Now let's take a look at the calculation results. If $ R_0> 1 $, the infection is spreading, and if $ R_0 <1 $, the infection is converging.
Here are the results for mainland China, Italy, the United States, Spain, Iran and South Korea.
Here is the result of collecting countries with many infected people in Europe including Italy.
Here are the results for Taiwan, Japan, Hong Kong and Singapore.
Looking at the graph, if not all, here is the result of collecting countries where $ R $ is moving at a high level and there is no tendency to converge.
Looking at the changes in the number of effective reproductions, we can see that after a sharp increase, it tends to decrease exponentially.
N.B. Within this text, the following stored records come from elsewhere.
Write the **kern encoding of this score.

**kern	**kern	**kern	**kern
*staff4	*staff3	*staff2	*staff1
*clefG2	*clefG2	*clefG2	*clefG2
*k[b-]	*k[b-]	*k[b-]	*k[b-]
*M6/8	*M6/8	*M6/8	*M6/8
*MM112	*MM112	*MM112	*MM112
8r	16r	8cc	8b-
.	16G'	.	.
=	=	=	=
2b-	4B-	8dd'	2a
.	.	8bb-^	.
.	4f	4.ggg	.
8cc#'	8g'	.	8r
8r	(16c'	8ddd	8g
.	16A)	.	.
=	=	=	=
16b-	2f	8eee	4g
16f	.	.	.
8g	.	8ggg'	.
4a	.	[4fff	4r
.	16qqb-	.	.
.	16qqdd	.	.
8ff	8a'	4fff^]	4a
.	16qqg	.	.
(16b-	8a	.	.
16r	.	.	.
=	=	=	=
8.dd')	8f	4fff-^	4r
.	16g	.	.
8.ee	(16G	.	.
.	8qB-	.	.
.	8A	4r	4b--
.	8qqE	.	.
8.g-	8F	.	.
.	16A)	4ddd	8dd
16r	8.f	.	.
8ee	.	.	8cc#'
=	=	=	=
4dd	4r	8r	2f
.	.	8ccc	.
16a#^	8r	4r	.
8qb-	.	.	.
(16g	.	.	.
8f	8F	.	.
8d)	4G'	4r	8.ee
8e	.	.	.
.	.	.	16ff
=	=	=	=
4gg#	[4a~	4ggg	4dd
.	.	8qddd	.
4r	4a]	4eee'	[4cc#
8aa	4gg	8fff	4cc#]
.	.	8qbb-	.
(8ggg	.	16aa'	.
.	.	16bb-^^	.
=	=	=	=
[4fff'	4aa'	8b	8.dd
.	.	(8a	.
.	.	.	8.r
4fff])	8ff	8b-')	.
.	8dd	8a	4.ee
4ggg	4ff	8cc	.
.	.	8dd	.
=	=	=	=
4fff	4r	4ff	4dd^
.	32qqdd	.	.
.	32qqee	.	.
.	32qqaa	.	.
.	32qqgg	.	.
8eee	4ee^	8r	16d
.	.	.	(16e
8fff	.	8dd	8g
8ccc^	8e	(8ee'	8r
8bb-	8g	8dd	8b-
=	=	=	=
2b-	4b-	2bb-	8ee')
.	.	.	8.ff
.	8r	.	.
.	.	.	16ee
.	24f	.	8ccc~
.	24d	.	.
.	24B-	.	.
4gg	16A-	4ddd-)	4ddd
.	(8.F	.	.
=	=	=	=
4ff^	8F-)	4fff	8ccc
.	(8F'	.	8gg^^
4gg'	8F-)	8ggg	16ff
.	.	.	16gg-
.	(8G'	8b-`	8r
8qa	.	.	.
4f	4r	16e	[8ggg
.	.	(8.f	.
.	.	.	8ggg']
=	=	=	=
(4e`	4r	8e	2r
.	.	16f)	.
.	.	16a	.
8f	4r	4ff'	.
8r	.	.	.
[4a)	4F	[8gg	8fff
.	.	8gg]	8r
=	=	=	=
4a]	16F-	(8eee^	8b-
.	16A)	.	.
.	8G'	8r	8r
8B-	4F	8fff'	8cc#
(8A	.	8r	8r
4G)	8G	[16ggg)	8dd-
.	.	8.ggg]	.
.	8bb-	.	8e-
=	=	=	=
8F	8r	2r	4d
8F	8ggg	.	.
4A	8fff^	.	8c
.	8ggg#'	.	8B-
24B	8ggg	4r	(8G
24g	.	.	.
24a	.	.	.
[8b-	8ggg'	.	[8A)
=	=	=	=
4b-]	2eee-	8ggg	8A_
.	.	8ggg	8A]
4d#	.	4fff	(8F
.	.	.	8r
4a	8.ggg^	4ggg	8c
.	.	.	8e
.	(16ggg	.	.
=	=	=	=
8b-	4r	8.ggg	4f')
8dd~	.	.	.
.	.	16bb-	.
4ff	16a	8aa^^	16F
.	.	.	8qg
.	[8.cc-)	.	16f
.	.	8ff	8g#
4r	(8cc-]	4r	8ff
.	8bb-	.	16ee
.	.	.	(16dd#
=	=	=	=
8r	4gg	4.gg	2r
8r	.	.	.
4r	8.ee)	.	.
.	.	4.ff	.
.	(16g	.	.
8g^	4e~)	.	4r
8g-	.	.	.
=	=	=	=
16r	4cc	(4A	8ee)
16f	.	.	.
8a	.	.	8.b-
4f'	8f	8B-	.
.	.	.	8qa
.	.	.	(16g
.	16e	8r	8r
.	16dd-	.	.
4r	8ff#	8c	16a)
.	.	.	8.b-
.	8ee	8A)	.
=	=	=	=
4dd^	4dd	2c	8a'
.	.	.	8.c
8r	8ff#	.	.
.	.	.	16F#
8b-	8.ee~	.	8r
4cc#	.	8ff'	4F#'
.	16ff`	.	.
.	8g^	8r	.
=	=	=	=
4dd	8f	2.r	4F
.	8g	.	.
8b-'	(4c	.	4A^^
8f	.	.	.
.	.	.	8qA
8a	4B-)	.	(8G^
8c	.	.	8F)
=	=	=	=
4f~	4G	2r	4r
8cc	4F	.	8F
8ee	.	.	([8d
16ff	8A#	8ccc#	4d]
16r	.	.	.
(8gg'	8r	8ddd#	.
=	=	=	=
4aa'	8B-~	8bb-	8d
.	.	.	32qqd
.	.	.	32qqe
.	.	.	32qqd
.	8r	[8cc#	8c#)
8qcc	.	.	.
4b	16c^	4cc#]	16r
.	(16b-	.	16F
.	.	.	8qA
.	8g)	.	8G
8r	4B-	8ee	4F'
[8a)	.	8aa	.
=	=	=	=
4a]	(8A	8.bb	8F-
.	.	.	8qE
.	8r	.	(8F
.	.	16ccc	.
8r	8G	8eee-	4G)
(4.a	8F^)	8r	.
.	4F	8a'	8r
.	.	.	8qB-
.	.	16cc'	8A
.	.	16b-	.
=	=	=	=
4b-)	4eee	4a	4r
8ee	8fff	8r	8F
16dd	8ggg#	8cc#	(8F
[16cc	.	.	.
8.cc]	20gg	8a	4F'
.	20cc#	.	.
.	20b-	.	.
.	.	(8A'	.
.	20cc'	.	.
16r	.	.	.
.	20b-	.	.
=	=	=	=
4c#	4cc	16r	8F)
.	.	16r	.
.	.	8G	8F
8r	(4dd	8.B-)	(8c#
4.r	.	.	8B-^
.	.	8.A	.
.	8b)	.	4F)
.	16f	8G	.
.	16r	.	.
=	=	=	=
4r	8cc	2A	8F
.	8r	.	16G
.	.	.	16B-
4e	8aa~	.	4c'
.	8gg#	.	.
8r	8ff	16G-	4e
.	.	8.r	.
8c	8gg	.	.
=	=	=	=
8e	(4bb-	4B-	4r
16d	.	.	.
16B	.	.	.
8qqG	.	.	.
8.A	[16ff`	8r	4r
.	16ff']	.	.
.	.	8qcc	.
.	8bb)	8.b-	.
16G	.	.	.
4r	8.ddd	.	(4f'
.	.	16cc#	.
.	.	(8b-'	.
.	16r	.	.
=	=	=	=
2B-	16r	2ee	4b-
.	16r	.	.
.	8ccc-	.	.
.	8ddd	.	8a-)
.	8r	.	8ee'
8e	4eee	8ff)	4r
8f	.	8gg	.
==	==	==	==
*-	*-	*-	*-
In particular, looking at the results in Europe, we see a similar convergence trend regardless of country. Therefore, I applied it with the following approximation formula.
R(t) = R(t_0) \cdot 2^{-\frac{t-t_0}{T}}
In other words, the half-life of $ R (t) $ is $ T $. In fact, if you set $ T = 7.5 [days] $ and match it with the graph of the European region, it will be as follows (the dotted line in the figure is the estimation formula).
From here, if you specifically substitute the date for $ R (t) $,
The result is. Of course, it is an approximation, so it may not be the case. However, if $ R <1 $ was reached on March 21st, a trend that the increase in new infections would be stable should be observed around April 4th, 13 days later. .. If so, the number of inpatients will decrease steadily and convergence will be seen.
Also, here is the result of applying the above approximation formula to other regions.
I referred to the following page.
[^ 1]: In this article, we define it as the number of secondary infections by one infected person (at a certain time t, under certain measures).